=== INPUT DATA ===

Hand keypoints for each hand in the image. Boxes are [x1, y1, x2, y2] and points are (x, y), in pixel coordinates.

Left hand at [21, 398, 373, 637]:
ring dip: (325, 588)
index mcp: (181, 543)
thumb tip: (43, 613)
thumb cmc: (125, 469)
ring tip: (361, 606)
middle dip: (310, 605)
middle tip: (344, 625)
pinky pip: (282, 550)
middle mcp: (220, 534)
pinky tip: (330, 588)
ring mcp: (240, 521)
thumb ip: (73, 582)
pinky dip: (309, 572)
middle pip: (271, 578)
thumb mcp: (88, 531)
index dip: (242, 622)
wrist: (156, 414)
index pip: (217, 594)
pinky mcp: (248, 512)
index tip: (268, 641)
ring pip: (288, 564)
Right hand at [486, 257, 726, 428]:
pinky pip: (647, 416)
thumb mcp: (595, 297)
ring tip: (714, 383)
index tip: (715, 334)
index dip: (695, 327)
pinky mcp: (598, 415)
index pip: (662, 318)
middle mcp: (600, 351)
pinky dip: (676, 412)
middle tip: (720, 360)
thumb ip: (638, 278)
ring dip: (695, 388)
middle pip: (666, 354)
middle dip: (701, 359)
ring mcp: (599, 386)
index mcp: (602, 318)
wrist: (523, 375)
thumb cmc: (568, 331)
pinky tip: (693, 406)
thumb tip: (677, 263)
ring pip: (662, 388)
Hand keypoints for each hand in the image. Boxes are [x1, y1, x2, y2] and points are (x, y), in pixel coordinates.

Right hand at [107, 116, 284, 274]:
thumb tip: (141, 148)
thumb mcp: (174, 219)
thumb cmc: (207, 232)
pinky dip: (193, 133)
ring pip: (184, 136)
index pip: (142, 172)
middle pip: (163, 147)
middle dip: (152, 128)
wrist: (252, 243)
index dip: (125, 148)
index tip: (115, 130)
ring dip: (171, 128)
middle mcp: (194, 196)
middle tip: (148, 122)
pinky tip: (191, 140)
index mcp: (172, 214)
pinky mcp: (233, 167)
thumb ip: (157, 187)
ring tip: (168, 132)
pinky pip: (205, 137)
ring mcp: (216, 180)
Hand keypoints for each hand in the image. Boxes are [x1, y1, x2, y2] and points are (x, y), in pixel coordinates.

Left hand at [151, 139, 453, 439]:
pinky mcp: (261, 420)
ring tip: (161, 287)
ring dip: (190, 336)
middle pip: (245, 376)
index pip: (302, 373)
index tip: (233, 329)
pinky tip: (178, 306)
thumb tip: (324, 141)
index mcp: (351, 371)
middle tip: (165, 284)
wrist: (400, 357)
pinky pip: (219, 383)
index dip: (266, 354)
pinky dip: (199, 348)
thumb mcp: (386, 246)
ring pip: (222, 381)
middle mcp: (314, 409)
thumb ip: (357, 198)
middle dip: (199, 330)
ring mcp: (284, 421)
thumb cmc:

===

§ **WHAT TO DO**: Reproduce every line of the entries above, unchanged, from the very first one down to and including the line containing "wrist: (523, 375)".

§ **FINISHED EXERCISE**:
Hand keypoints for each hand in the image. Boxes are [x1, y1, x2, y2] and points are (x, y), in pixel coordinates.

Left hand at [21, 398, 373, 637]:
ring dip: (325, 588)
index mcp: (181, 543)
thumb tip: (43, 613)
thumb cmc: (125, 469)
ring tip: (361, 606)
middle dip: (310, 605)
middle tip: (344, 625)
pinky pip: (282, 550)
middle mcp: (220, 534)
pinky tip: (330, 588)
ring mcp: (240, 521)
thumb ip: (73, 582)
pinky dip: (309, 572)
middle pip: (271, 578)
thumb mcp: (88, 531)
index dip: (242, 622)
wrist: (156, 414)
index pip: (217, 594)
pinky mcp: (248, 512)
index tip: (268, 641)
ring pip: (288, 564)
Right hand at [486, 257, 726, 428]:
pinky pip: (647, 416)
thumb mcp: (595, 297)
ring tip: (714, 383)
index tip: (715, 334)
index dip: (695, 327)
pinky mcp: (598, 415)
index pip: (662, 318)
middle mcp: (600, 351)
pinky dip: (676, 412)
middle tip: (720, 360)
thumb ip: (638, 278)
ring dip: (695, 388)
middle pip: (666, 354)
middle dip: (701, 359)
ring mcp: (599, 386)
index mcp: (602, 318)
wrist: (523, 375)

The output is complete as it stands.